JAN KURKOWSKI

On 3 August 1947 in Jedlnia-Letnisko, the District Commission for the Investigation of German Crimes in Radom in the person of a member of the Commission, lawyer Zygmunt Glogier, heard the person named below as an unsworn witness. Having been advised of the criminal liability for making false declarations, the witness testified as follows:


Name and surname Jan Kurkowski
Date of birth 8 September 1893
Parents’ names Jan and Agnieszka, née Warchol
Place of residence Jedlnia-Letnisko
Occupation railwayman
Criminal record none
Relationship to the parties none

Since I have lived in Jedlnia-Letnisko, Kozienice district, since 1921, I know the entire area very well. In the village of Siczki in the same district, about half a kilometer from the main road, by a hillock, on the side of Letnisko, there are single and mass graves of Poles who were shot or murdered with grenades by the Germans in the period from 1939 to 1940. There are seven mass graves that might contain from a dozen to several dozen people each. There are two single graves. All these graves are easily found, as the local residents – having a profound reverence for these sites – have decorated them with moss and marked them with crosses.

During the occupation, in 1942 I think, a demonstration was held by these graves, as the local populace decorated them with flowers and national emblems for All Souls’ Day. When the Germans found out about this, they immediately arrived at the site and set up sentries by the graves in the hope of apprehending the perpetrators, but this was to no avail, as the locals had received an early warning and didn’t show up.

Towards the end of 1944, the Germans returned to the execution site, but only to cover up traces of their crime. The whole area was heavily guarded by Gestapo units, and the Germans plowed up the graves with the use of some machines and burned the uncovered bodies. It is difficult to say in what manner they did that, as people were scared and therefore kept their curiosity in check. One day I myself saw a Gestapo unit come to the common grave located in the vicinity of Nowy Młyn, near the village of Siczki, and I saw them plow the ground with some machine and then level it. When some time later I visited the site once again, I didn’t find any trace of the grave. I know that of all the graves in Siczki Forest, only the one located just by the hill was not destroyed by the Germans, and only because it didn’t look much like a grave, as it was covered with a thick layer of pine needles, and thus the Germans overlooked it. Towards the end of 1943 the executions were no longer being held in Siczki, and it was said that the Germans were conducting them in Pionki instead.

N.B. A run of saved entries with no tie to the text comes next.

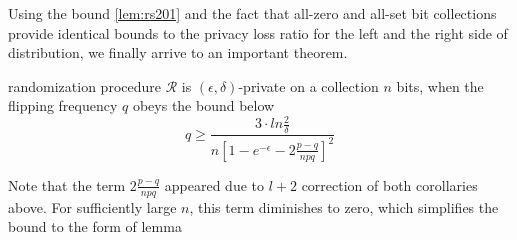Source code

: \documentclass[11pt]{article}
\newcommand{\cR}{\mathcal{R}}
\begin{document}
Using the bound \eqref{lem:rs201} and the fact that all-zero and all-set bit collections provide identical bounds to the privacy loss ratio for the left and the right side of distribution, we finally arrive to an important theorem.
\begin{prop}
randomization procedure $\cR$ is $(\epsilon, \delta)$-private on a collection $n$ bits, when the flipping frequency $q$ obeys the bound below
\begin{equation} \label{eq:fullbound}
q \ge  \frac { 3 \cdot ln\frac{2}{\delta}} { n \left [ 1 - e^{-\epsilon} - 2 \frac{p-q}{npq} \right ]^2 }
\end{equation}
\end{prop}
Note that the term $2 \frac{p-q}{npq}$ appeared due to $l+2$ correction of both corollaries above.  For sufficiently large $n$, this term diminishes to zero, which simplifies the bound to the form of lemma  
\end{document}
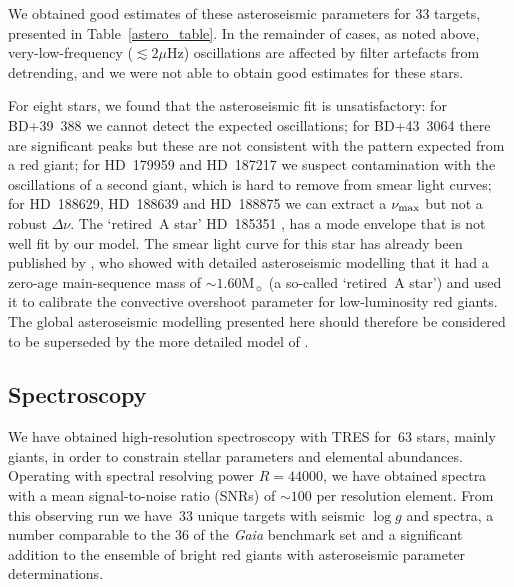 \documentclass[modern]{aastex62}
\newcommand{\numax}{\mbox{$\nu_{\rm max}$}\xspace}
\newcommand{\Dnu}{\mbox{$\Delta \nu$}\xspace}
\newcommand{\muHz}{\mbox{$\mu$Hz}\xspace}
\newcommand{\logg}{\mbox{$\log g$}\xspace}
\newcommand{\msun}{\mbox{$\mathrm{M}_{\sun}$}\xspace}
\newcommand{\gaia}{\textit{Gaia}\xspace}
\begin{document}
We obtained good estimates of these asteroseismic parameters for 33 targets, presented in Table~\ref{astero_table}. In the remainder of cases, as noted above, very-low-frequency ($\lesssim 2\muHz$) oscillations are affected by filter artefacts from detrending, and we were not able to obtain good estimates for these stars. 

For eight stars, we found that the asteroseismic fit is unsatisfactory: for BD+39~388 we cannot detect the expected oscillations; for BD+43~3064 there are significant peaks but these are not consistent with the pattern expected from a red giant; for HD~179959 and HD~187217 we suspect contamination with the oscillations of a second giant, which is hard to remove from smear light curves; for HD~188629, HD~188639 and HD~188875 we can extract a \numax but not a robust \Dnu. The `retired~A star' HD~185351 \citep[studied by][]{2014ApJ...794...15J}, has a mode envelope that is not well fit by our model. The smear light curve for this star has already been published by \citet{2017MNRAS.464.3713H}, who showed with detailed asteroseismic modelling that it had a zero-age main-sequence mass of $\sim 1.60 \msun$ (a so-called `retired~A star') and used it to calibrate the convective overshoot parameter for low-luminosity red giants. The global asteroseismic modelling presented here should therefore be considered to be superseded by the more detailed model of \citet{2017MNRAS.464.3713H}. 



\subsection{Spectroscopy}
\label{spectroscopy}

We have obtained high-resolution spectroscopy with TRES for~63 stars, mainly giants, in order to constrain stellar parameters and elemental abundances. Operating with spectral resolving power $R=44 000$, we have obtained spectra with a mean signal-to-noise ratio (SNRs) of $\sim 100$  per resolution element. %
From this observing run we have~33 unique targets with seismic \logg and spectra, a number comparable to the 36 of the \gaia benchmark set \citep{2018RNAAS...2c.152J} and a significant addition to the ensemble of bright red giants with asteroseismic parameter determinations. %
\end{document}
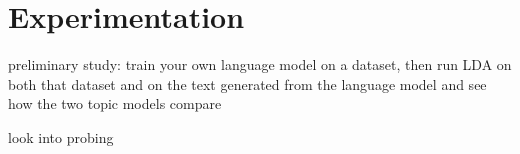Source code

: \chapter{Experimentation}\label{chp:experimentation}
preliminary study: train your own language model on a dataset, then run LDA on both that dataset and on the text generated from the language model and see how the two topic models compare

look into probing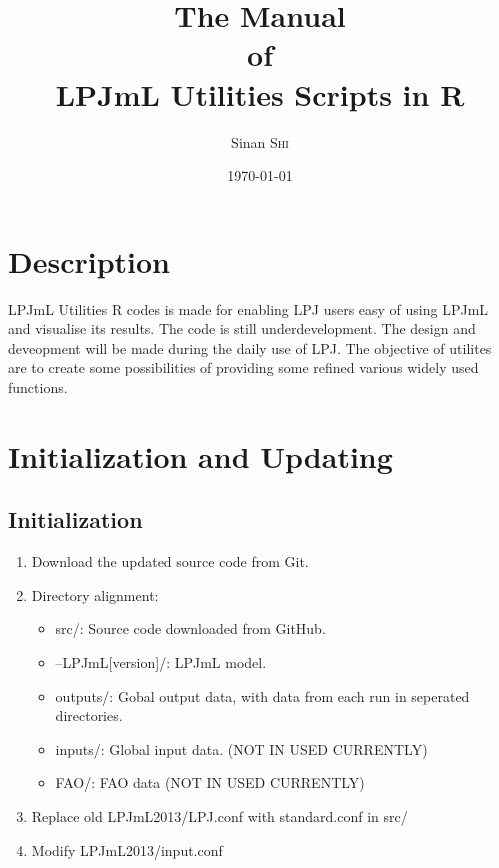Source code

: \documentclass{article}
\title{The Manual\\of\\LPJmL Utilities Scripts in R} %
\author{Sinan \textsc{Shi}} %
\date{\today} %
\begin{document}
\maketitle %
\tableofcontents
\pagebreak

\section{Description}
LPJmL Utilities R codes is made for enabling LPJ users easy of using LPJmL and visualise its results.
The code is still underdevelopment. The design and deveopment will be made during the daily use of LPJ. The objective of utilites are to create some possibilities of providing 
some refined various widely used functions.

\pagebreak
\section{Initialization and Updating}
\subsection{Initialization}
\begin{enumerate}
\item Download the updated source code from Git.
\item Directory alignment:
   \begin{itemize}
   \item src/: Source code downloaded from GitHub.
   \item --LPJmL[version]/: LPJmL model.
   \item outputs/: Gobal output data, with data from each run in seperated directories. 
   \item inputs/: Global input data. (NOT IN USED CURRENTLY)
   \item FAO/: FAO data (NOT IN USED CURRENTLY)
   \end{itemize}
\item Replace old LPJmL2013/LPJ.conf with standard.conf in src/
\item Modify LPJmL2013/input.conf 
\end{enumerate}
\end{document}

The first mass executions in Siczki Forest were carried out in November and December 1939. Who was brought then, how many people and in how many transports – this I can’t say, as the area where the executions took place was so heavily guarded by the Gestapo that nobody took the risk of approaching the site. I remember that in winter of 1940, when I went for a walk along Golczewski’s road that leads to the forest – it was 10.00 a.m. – I noticed two trucks by the hillock. When I took a few more steps towards the forest and came to the river, I was ordered to go back by a Gestapo man who stood guard on the bridge. Then, as I was coming back home, I heard grenade explosions and single shots. It was later said that this was one of the executions.

In October or November 1939, as I was coming back from Jedlnia Kościelna through the forest in the company of the Bahnschutzpolizei men, at one point I noticed that two Gestapo men were standing on the spot where the graves are presently located, and that my friend Zbigniew Uchański from Radom was standing by a tree, bareheaded, wearing only his clothes. Apparently due to the fact that my companions were Germans, the Gestapo men didn’t say anything and let us pass. When we were some several dozen steps away, I heard automatic gunfire, and later I learned that Uchański had been executed. Uchański is probably buried in one of the single graves, provided of course that the Germans didn’t destroy it.

In the winter of 1940 I saw the Germans dig a ditch by the hillock. Since I knew it meant that in a few days an execution would be held there, I watched the site in order to see the Germans bring their victims, and indeed a few days later two trucks came to the same spot as always, carrying school students of both sexes. There might have been some 150 people. As soon as the Germans began to unload the trucks, some girls ran into the forest, and then I saw that the Gestapo men dispersed and began to catch them, pulling them by the hair in the direction of the ditches. Next I could hear the grenade explosions and single shots with which the victims were finished off. Some farmer, unknown to me, who happened to pass by the execution site a few hours after the execution, told me that the earth covering the victims was still moving, though the Germans were no longer present by the grave.

In my opinion, there might have been some 11 executions from 1939 to 1940. I would estimate the number of people killed in Siczki Forest at several hundred people. More detailed information pertaining to this matter could be provided by forester Jaworski, who was a ranger at the time, because the trucks carrying the victims had to pass by his lodge, and by his son Józef Jaworski, who works in the Bata factory in Radom.